October 04, 2005

Happy Birthday, Frederick Remington

"His First Lesson"

Today is the birthday, in 1861, of Frederick Remington, whose drawings, paintings and sculptures can be said to have defined the way Americans view (or at least used to view) 19th Century western expansion.

I toss this out primarily because the first book of art my parents ever gave me was a collection of Remington's work. I was quickly taken in by the images of the cowboys, cavalrymen and Indians and the harshness of the frontier, particularly since I lived in Texas and spent a lot of time tramping around in the Hill Country. An old stage road ran through the ranch where we used to hunt and the remains of a number of pioner homesteads still dotted the landscape. Further, there was a story about an outlaw being gunned down by the Texas Rangers near one of the hollows we frequented - he was supposed to have been buried somewhere around there with his spurs on.

Even though I've long since come back East, this kind of thing still holds an appeal for me.

Posted by Robert at October 4, 2005 11:07 AM | TrackBack

Remington's work is so vivid in color and brush-stroke, yet without blurring or overpowering the composition. And it shows in a romantic light how different the West is.

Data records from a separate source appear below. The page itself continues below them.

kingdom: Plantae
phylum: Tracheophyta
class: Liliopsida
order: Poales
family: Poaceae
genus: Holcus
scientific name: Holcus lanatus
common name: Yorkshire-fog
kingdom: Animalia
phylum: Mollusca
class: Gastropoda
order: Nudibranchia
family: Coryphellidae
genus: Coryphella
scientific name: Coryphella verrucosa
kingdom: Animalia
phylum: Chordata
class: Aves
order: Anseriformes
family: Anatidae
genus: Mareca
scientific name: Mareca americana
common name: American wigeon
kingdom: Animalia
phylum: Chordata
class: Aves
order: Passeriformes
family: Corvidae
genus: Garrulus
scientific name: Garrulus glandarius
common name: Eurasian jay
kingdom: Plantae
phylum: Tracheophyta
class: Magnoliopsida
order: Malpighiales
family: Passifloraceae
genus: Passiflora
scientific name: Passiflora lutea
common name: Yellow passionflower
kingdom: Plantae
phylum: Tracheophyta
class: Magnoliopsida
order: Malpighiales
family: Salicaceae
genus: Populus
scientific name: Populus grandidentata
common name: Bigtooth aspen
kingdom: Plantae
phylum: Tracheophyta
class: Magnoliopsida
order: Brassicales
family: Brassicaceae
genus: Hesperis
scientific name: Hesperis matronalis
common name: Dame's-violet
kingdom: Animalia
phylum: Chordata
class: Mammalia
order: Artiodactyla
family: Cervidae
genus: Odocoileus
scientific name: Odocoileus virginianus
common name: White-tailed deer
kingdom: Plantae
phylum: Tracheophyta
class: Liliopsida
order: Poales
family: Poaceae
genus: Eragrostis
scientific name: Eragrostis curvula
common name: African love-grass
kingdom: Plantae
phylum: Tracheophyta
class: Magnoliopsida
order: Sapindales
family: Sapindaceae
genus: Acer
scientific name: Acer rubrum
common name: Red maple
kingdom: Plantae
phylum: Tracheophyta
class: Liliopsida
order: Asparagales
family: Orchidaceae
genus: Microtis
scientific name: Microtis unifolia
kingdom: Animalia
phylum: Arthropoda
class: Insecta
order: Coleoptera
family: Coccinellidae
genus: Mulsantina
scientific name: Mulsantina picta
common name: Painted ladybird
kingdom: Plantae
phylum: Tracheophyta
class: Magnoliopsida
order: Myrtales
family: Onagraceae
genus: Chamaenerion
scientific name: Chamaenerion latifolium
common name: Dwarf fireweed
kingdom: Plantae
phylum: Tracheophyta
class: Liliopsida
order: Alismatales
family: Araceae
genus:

I have an American art book with a number of his works in it. It's a great perspective on American topography as well as culture and history.

Posted by: tee bee at October 4, 2005 12:51 PM

If you grow up anywhere west of the Rockies, and I suppose even further towards the Mississippi, you grow up with Remington's work and Remington knockoffs being so ubiquitous that it almost blends into the background. Thanks for reminding me why we love him so much.